* Exercise brief *
Among the records that follow, set down only the lines from the one containing "the docking bay." to the one containing "we don't need", both included, exactly.

* Dataset content *
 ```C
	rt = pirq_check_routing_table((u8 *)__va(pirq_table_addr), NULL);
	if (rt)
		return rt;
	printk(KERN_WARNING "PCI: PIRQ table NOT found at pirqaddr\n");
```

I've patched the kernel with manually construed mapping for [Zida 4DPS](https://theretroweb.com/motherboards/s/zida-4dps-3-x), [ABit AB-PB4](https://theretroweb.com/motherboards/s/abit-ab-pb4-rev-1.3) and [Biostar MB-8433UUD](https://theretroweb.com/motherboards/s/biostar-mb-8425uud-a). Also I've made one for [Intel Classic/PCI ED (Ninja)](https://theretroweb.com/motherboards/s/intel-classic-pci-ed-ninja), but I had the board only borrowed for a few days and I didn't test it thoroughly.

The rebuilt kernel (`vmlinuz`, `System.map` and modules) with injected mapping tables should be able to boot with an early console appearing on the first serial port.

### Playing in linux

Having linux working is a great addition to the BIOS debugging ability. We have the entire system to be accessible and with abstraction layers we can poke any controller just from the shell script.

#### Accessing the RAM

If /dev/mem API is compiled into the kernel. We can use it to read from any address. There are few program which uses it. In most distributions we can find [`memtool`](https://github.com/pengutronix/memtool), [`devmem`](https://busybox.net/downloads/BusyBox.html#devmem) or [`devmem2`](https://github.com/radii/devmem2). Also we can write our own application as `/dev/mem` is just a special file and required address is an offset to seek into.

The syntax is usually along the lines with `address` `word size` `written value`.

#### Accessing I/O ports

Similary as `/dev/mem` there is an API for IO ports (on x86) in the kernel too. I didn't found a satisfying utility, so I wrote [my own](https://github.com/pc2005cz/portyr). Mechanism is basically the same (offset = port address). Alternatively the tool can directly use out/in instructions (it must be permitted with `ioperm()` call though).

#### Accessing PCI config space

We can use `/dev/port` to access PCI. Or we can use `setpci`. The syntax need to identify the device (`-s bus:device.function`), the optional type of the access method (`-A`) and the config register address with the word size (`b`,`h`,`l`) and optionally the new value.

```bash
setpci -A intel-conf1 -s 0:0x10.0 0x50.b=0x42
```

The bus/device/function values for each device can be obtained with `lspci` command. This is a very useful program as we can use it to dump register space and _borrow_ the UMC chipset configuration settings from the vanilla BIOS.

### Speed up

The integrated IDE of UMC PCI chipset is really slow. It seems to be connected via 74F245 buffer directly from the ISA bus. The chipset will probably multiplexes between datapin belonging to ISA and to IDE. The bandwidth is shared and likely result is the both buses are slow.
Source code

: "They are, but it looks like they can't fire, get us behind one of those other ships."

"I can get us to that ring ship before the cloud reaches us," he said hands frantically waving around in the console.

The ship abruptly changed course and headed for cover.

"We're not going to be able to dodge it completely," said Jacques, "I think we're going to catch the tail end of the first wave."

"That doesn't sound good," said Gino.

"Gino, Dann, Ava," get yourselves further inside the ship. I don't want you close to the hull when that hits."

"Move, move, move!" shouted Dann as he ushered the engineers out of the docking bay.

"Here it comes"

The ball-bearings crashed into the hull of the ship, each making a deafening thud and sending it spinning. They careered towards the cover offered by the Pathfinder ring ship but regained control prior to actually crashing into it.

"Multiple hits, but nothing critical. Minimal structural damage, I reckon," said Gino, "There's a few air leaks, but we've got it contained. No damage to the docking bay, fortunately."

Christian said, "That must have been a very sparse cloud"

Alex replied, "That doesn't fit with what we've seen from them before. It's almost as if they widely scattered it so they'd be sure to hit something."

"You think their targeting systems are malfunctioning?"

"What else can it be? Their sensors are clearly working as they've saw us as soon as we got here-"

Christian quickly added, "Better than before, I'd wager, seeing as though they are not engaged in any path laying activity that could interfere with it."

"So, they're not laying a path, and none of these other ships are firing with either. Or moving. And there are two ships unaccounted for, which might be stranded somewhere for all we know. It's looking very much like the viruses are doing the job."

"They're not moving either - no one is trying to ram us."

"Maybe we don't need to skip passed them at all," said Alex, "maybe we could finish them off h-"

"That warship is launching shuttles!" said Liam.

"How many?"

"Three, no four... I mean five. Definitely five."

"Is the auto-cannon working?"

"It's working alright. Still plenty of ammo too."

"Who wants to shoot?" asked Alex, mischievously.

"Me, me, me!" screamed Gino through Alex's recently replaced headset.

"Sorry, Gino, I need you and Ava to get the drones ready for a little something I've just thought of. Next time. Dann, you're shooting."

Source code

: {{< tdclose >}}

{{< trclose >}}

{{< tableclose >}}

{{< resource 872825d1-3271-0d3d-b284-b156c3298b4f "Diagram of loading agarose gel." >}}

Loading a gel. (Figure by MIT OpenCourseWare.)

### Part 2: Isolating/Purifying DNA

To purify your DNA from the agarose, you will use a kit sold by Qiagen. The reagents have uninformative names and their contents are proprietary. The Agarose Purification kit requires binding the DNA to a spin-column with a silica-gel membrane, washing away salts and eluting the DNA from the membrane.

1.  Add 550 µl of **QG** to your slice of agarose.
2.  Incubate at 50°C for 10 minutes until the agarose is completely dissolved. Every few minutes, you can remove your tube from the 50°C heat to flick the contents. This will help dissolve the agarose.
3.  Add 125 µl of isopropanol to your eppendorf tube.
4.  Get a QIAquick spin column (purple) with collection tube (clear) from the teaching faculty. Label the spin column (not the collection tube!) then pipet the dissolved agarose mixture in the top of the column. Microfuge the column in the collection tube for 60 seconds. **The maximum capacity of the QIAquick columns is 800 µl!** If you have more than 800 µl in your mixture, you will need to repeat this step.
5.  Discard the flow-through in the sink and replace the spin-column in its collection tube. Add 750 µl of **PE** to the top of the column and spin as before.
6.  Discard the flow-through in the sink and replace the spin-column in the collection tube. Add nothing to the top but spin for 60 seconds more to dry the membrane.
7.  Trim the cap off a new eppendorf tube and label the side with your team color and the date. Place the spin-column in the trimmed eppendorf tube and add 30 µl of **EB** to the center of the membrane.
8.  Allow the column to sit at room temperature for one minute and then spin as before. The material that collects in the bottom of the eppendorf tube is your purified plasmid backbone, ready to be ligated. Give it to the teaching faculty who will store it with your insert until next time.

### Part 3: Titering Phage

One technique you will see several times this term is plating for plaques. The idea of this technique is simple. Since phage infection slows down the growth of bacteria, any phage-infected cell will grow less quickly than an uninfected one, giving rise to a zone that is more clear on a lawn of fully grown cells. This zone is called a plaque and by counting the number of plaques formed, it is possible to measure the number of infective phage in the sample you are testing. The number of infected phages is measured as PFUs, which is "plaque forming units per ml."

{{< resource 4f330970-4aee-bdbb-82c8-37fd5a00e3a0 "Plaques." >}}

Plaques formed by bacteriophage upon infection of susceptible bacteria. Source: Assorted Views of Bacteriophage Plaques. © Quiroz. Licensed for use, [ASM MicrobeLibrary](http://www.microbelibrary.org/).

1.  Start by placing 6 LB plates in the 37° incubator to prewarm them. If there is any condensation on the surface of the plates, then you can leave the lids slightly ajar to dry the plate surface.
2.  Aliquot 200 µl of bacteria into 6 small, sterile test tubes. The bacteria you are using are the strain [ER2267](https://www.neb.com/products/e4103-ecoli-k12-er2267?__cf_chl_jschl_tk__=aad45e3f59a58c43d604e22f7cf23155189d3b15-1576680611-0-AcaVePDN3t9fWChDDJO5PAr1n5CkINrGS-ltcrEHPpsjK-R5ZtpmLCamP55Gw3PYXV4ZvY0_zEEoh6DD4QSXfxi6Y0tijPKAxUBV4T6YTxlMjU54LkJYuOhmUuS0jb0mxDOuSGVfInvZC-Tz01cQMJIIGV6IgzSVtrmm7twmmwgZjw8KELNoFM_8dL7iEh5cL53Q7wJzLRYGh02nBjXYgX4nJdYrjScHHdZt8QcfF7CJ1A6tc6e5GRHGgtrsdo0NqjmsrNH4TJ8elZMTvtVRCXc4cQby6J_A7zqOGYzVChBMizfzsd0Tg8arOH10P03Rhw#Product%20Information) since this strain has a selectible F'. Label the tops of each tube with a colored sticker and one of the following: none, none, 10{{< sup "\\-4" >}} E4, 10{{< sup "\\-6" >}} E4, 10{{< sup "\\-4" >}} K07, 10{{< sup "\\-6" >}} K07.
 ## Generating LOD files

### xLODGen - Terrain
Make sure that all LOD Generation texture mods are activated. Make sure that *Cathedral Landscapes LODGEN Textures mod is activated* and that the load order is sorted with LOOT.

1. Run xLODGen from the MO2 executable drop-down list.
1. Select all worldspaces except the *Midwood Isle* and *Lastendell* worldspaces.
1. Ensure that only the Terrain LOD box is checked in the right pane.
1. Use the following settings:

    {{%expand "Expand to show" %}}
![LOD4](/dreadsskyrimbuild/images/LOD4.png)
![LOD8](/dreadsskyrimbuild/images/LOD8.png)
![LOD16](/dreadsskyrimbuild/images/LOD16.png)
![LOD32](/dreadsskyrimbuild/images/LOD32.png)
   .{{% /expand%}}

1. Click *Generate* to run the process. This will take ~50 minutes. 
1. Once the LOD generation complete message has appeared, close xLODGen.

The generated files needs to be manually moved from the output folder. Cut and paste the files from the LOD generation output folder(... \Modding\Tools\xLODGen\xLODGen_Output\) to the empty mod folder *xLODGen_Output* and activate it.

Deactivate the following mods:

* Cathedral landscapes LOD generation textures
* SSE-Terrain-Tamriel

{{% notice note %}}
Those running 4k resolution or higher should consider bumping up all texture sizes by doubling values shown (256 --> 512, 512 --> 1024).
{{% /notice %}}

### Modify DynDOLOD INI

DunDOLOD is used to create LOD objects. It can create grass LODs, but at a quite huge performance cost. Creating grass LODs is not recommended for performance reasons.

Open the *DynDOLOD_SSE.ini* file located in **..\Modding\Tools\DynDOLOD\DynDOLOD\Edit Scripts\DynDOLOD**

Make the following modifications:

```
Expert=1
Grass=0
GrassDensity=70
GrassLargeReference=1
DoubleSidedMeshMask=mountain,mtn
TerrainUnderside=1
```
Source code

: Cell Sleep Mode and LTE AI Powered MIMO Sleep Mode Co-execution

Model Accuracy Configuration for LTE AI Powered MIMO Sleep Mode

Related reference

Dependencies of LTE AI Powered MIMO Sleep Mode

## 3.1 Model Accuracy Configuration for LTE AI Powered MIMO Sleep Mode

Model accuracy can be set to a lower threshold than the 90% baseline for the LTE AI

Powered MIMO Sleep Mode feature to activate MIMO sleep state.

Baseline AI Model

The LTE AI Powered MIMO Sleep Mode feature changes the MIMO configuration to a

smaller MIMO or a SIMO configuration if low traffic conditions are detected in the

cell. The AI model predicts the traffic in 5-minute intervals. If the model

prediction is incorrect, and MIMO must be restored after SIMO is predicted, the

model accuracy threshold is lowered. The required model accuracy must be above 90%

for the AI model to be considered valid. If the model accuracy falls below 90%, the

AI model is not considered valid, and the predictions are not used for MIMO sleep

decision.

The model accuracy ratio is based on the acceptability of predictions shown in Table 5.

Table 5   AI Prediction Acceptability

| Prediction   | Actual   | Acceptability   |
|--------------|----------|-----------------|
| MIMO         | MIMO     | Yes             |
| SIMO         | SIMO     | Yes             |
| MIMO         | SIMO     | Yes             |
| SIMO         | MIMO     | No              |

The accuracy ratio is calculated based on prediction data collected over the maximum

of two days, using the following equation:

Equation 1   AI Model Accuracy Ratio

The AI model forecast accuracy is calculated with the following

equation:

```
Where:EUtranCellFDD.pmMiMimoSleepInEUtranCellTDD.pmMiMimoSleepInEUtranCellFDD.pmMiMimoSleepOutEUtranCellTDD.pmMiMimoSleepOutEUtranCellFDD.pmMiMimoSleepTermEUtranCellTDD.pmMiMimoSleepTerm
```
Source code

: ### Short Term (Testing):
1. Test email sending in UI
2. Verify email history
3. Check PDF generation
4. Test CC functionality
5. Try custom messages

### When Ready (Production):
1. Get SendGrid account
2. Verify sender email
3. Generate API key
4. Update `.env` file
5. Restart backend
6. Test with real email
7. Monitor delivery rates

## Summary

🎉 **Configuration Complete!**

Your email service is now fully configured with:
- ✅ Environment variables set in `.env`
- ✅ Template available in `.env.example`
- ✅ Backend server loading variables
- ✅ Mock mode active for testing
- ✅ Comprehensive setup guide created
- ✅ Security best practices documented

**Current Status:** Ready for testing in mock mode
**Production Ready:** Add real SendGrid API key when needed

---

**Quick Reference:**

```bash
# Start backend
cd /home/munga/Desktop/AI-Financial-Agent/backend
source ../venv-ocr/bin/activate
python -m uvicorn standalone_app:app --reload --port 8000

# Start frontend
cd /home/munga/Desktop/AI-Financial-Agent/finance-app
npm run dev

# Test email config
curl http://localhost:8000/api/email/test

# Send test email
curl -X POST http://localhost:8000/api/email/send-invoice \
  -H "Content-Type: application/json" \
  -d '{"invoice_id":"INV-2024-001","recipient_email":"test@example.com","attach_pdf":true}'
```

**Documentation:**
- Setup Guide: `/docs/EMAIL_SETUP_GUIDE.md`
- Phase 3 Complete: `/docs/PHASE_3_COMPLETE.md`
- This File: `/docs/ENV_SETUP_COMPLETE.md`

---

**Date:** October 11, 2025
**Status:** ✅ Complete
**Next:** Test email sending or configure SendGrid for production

* Answer box *
"Move, move, move!" shouted Dann as he ushered the engineers out of the docking bay.

"Here it comes"

The ball-bearings crashed into the hull of the ship, each making a deafening thud and sending it spinning. They careered towards the cover offered by the Pathfinder ring ship but regained control prior to actually crashing into it.

"Multiple hits, but nothing critical. Minimal structural damage, I reckon," said Gino, "There's a few air leaks, but we've got it contained. No damage to the docking bay, fortunately."

Christian said, "That must have been a very sparse cloud"

Alex replied, "That doesn't fit with what we've seen from them before. It's almost as if they widely scattered it so they'd be sure to hit something."

"You think their targeting systems are malfunctioning?"

"What else can it be? Their sensors are clearly working as they've saw us as soon as we got here-"

Christian quickly added, "Better than before, I'd wager, seeing as though they are not engaged in any path laying activity that could interfere with it."

"So, they're not laying a path, and none of these other ships are firing with either. Or moving. And there are two ships unaccounted for, which might be stranded somewhere for all we know. It's looking very much like the viruses are doing the job."

"They're not moving either - no one is trying to ram us."

"Maybe we don't need to skip passed them at all," said Alex, "maybe we could finish them off h-"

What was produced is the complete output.